After what seemed like a never-ending nap, an individual who will not be named was transferred to Our Lady of Lourdes Regional Medical Center in Lafayette, Louisiana, where she spent the last nineteen days of her life. Her family, including her husband and three children, brought a medical malpractice case against her treating and diagnosing physicians as well as their insurance carrier. After a grant of summary judgment and a denied motion to continue, the decedent’s family followed with an appeal against the treating neurologist, Dr. Steven Snatic, and his medical malpractice insurance provider, Louisiana Medical Mutual Insurance Company (hereinafter “LAMMICO”), claiming the denial of appropriate care, misdiagnosis and resultant death. Upon further analysis of the underlying issues, the court reversed the grant of summary judgment and the matter was remanded to the trial court.

An expert witness testified to the medical review panel that the decedent was properly diagnosed and treated, despite the fact that she was treated for a condition she did not have. The basis for this argument was that the treatment for the misdiagnosis of cryptococcal meningitis was supportive for her true condition, cerebritis. Simply stated, this is a bit like saying if you have a headache and take an aspirin, which happens to also cure the pain in your back, then you’re covered. While this seems to be a difficult legal argument, the expert explained that because the decedent had lupus, it was difficult to make an accurate diagnosis.

* _PROVIDED RECORDS_:
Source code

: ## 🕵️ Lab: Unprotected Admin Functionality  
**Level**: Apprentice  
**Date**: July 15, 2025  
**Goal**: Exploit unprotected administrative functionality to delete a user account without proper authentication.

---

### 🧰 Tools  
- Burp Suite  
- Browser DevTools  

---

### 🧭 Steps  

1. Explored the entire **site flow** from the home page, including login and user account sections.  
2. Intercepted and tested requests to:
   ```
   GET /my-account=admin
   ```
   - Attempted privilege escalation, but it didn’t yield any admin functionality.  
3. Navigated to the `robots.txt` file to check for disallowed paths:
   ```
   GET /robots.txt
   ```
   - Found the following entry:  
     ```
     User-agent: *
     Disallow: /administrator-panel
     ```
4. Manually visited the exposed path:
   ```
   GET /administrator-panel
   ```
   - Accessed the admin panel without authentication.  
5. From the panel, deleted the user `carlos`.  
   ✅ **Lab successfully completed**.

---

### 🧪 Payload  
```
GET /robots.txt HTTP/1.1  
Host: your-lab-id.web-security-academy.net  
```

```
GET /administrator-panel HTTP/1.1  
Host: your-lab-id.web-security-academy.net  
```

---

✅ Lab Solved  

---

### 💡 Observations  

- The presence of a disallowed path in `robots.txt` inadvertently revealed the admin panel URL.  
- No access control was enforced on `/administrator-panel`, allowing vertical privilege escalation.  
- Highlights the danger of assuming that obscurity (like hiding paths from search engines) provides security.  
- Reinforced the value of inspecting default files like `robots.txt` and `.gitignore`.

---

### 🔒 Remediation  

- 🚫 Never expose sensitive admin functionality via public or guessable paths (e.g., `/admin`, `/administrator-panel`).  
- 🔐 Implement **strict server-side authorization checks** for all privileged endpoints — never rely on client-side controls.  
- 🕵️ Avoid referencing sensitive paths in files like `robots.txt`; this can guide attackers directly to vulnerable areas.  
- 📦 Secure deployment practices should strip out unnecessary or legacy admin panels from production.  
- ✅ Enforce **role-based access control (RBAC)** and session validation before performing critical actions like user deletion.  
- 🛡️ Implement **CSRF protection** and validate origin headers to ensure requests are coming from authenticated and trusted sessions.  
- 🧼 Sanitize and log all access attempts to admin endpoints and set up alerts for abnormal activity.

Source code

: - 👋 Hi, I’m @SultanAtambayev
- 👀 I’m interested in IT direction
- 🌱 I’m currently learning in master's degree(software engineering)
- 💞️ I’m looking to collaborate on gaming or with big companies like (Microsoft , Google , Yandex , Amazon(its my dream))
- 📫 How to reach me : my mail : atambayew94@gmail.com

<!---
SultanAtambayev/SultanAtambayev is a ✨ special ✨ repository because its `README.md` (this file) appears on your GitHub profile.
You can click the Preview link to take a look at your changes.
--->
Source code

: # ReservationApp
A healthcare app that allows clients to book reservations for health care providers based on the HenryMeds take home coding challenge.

* _GOAL OF THE EXERCISE_: Copy word for word everything in the malpractice case excerpt from "An expert witness" down to "an accurate diagnosis.".

* _SOLVED EXERCISE_:
An expert witness testified to the medical review panel that the decedent was properly diagnosed and treated, despite the fact that she was treated for a condition she did not have. The basis for this argument was that the treatment for the misdiagnosis of cryptococcal meningitis was supportive for her true condition, cerebritis. Simply stated, this is a bit like saying if you have a headache and take an aspirin, which happens to also cure the pain in your back, then you’re covered. While this seems to be a difficult legal argument, the expert explained that because the decedent had lupus, it was difficult to make an accurate diagnosis.